“Centromédio de técnica refinada, era o patrão da defesa” – Celso Kinjô
“Um dos legendários heróis do IV Centenário, dono de técnica apurada” – Celso Unzelte
“Incansável, inesgotável, inexaurível” – Sílvio Lancellotti
“Classe, controle de bola, distribuição e visão de jogo” – Toquinho
De Belangero não faltam relatos memoráveis, mas qual outro jogador poderia se orgulhar de receber de Nilton Santos, a “Enciclopédia”, o seguinte elogio: “foi o jogador que eu vi bater mais bonito na bola até hoje”? A verdade é que no timaço do IV Centenário, entre o Gerente Cláudio, o Pequeno Polegar Luizinho, o Cabecinha de Ouro Baltazar e o Sangue Azul Idário, havia apenas um legítimo professor em campo: Roberto Belangero.
Nos 453 jogos e 22 gols marcados com a camisa corinthiana entre 1947 e 1960, o eterno camisa 6 do Timão foi o dono absoluto da posição de centromédio, espécie de volante no extinto esquema WM inventado por Herbert Chapman, multicampeão pelo Arsenal nos anos 30.
Naquela equipe dos dourados anos 50 corinthianos, Roberto Belangero atuava pelo lado esquerdo realizando um quase ofuscante contraste com seus companheiros de linha média, os raçudos Idário e Goiano. Sua técnica, sua calma no passe e seu domínio preciso resultaram, além do perfeito apelido de “Professor”, em sete títulos com a camisa corinthiana: três Campeonatos Paulistas, três Rio-São Paulo e a Pequena Taça do Mundo de 1953.
----
INSTRUÇÃO 1: De acordo com o trecho sobre Roberto Belangero, o que lhe valeu o apelido de “Professor”? Responda em uma a três frases.
O trecho sobre Roberto Belangero e a listagem não têm relação entre si.

DADOS APRESENTADOS:
----
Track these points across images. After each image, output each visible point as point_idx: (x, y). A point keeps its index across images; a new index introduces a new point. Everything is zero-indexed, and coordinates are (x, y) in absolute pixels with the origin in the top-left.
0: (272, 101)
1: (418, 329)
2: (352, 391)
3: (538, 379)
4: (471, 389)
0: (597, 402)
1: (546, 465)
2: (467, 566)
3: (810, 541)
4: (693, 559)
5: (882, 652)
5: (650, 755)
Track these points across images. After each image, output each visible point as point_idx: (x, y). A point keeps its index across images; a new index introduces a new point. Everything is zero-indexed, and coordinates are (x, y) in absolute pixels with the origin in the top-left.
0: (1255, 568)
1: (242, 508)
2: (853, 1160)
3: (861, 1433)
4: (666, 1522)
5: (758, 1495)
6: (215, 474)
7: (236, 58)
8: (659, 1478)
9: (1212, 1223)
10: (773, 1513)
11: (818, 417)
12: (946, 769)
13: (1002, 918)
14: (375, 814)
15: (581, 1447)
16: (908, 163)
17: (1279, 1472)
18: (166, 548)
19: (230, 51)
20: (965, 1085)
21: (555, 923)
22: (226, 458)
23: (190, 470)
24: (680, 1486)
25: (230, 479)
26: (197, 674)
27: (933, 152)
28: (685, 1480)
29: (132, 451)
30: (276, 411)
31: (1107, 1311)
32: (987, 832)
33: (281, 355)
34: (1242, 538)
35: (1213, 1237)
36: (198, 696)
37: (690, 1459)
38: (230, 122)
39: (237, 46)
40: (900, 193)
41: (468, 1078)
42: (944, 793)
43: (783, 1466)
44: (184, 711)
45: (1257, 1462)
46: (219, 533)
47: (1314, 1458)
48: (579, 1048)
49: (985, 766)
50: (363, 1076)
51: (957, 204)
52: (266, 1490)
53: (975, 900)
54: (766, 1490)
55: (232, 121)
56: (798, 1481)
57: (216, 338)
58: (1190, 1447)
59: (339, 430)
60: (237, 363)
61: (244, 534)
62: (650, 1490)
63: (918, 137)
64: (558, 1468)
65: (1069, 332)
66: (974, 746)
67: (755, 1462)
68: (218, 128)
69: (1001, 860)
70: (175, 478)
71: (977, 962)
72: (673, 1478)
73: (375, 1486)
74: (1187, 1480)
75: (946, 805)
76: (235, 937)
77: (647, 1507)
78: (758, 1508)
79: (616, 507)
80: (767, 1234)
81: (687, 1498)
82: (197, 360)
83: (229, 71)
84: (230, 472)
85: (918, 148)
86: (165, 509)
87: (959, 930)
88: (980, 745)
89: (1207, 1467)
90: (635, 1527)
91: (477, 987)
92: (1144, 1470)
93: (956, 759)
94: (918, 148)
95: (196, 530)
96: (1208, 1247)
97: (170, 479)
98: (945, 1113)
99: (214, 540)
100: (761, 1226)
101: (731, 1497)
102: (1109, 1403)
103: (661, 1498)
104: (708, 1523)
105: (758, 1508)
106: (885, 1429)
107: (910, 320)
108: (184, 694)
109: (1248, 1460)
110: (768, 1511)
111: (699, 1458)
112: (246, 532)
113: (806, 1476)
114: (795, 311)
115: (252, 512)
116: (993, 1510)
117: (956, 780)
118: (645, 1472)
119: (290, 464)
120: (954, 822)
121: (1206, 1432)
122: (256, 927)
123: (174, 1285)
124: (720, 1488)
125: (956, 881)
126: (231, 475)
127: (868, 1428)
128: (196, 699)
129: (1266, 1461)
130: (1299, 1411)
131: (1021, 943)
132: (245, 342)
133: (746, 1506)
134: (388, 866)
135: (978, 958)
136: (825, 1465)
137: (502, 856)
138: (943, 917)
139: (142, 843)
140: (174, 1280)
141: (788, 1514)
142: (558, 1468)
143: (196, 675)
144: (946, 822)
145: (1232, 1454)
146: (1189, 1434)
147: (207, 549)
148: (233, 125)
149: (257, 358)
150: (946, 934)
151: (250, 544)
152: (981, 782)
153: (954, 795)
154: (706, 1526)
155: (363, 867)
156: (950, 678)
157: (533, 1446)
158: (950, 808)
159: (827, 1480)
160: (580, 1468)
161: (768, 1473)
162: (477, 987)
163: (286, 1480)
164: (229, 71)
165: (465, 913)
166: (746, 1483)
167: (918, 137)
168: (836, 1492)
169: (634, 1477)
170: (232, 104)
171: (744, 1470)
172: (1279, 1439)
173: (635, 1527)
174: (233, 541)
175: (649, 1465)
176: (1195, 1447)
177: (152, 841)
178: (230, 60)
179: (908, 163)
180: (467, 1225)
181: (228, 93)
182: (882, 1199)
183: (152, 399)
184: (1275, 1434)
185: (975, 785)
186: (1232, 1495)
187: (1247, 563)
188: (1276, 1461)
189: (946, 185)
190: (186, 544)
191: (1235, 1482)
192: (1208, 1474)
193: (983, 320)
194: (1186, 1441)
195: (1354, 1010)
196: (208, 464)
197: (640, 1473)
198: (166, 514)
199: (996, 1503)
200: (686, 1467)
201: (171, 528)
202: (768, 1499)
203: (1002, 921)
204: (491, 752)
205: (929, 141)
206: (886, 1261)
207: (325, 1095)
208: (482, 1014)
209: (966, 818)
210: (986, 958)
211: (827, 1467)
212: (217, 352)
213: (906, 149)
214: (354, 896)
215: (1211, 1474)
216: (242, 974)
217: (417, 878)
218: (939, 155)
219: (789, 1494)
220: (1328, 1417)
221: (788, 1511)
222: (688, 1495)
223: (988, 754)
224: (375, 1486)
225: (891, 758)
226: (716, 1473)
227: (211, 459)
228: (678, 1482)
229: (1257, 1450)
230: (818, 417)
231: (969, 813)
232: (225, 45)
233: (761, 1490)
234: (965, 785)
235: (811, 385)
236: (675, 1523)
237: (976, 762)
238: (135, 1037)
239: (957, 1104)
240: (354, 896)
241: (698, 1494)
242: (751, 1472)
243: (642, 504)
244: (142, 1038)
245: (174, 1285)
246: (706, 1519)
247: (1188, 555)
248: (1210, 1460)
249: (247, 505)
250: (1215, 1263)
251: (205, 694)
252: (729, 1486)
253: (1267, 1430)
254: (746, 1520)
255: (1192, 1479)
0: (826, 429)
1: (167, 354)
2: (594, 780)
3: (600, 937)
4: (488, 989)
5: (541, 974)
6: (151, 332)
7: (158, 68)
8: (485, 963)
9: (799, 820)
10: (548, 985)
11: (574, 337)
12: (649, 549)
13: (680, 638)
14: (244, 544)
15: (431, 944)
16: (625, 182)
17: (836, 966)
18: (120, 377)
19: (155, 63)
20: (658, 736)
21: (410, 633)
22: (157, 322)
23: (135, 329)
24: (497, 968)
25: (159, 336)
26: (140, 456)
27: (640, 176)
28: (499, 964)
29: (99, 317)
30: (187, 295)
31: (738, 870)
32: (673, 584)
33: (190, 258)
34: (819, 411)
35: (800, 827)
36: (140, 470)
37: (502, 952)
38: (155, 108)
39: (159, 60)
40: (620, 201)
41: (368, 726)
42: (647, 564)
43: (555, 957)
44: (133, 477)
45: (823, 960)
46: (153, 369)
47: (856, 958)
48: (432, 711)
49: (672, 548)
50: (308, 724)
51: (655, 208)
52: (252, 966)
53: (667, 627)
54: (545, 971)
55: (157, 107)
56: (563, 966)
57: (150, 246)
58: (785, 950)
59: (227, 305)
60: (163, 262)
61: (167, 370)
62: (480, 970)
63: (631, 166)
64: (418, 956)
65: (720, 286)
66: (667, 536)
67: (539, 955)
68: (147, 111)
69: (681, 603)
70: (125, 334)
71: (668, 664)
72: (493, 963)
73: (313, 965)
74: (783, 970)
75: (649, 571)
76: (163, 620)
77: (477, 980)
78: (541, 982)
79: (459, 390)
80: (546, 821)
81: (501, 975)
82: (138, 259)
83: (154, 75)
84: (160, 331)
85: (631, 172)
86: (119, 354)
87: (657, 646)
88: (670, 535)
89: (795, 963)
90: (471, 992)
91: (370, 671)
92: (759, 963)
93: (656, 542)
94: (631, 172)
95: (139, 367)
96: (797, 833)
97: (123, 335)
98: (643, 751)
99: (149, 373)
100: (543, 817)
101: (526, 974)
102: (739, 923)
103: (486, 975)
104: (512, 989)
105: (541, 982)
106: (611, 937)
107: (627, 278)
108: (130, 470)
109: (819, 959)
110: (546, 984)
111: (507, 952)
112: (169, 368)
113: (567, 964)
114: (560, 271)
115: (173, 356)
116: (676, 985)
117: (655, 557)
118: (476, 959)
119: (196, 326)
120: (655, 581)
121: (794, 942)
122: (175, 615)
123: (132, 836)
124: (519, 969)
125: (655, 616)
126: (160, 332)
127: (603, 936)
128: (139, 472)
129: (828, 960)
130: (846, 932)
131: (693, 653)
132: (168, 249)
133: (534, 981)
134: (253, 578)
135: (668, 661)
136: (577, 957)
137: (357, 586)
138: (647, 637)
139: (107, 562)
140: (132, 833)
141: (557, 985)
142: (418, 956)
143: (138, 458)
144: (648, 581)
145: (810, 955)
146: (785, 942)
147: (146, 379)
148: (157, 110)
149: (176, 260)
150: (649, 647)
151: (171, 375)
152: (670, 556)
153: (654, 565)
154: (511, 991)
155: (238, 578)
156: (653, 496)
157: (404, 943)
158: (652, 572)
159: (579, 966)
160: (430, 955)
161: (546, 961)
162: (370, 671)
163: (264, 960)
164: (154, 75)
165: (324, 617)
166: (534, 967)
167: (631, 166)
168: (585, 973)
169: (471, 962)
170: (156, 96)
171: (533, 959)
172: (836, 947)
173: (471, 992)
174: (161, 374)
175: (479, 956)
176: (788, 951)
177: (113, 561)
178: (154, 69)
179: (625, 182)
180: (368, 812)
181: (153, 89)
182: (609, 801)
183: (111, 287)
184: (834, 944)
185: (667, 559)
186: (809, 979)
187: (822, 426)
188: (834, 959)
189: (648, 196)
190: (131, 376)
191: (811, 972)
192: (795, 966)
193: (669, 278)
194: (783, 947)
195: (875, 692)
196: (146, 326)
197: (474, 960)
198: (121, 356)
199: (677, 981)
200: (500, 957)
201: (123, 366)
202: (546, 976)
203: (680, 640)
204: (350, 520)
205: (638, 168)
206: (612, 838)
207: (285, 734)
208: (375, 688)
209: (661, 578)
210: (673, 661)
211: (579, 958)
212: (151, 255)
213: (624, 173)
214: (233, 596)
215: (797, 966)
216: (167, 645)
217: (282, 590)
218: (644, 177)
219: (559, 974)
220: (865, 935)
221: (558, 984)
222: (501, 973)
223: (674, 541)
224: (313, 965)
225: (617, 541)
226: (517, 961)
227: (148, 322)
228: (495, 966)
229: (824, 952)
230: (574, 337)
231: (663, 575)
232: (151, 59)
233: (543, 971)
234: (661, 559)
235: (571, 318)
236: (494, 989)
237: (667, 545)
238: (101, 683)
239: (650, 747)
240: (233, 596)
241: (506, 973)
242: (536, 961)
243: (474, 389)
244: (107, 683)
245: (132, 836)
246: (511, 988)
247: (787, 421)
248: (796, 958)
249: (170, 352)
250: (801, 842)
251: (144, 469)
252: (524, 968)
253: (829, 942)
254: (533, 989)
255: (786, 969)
----
INSTRUÇÃO 2: Expresse como uma lista JSON de strings as linhas da listagem, começando pela primeira linha da listagem e indo até a linha que contém "5: (650, 755)", inclusive. Use uma string por linha e omita as linhas em branco.

RESPOSTA COMPLETA 1: O apelido de “Professor” resultou de sua técnica, de sua calma no passe e de seu domínio preciso. Segundo o trecho, essas mesmas qualidades também lhe renderam sete títulos com a camisa corinthiana.

RESPOSTA COMPLETA 2:
[
  "Track these points across images. After each image, output each visible point as point_idx: (x, y). A point keeps its index across images; a new index introduces a new point. Everything is zero-indexed, and coordinates are (x, y) in absolute pixels with the origin in the top-left.",
  "0: (272, 101)",
  "1: (418, 329)",
  "2: (352, 391)",
  "3: (538, 379)",
  "4: (471, 389)",
  "0: (597, 402)",
  "1: (546, 465)",
  "2: (467, 566)",
  "3: (810, 541)",
  "4: (693, 559)",
  "5: (882, 652)",
  "5: (650, 755)"
]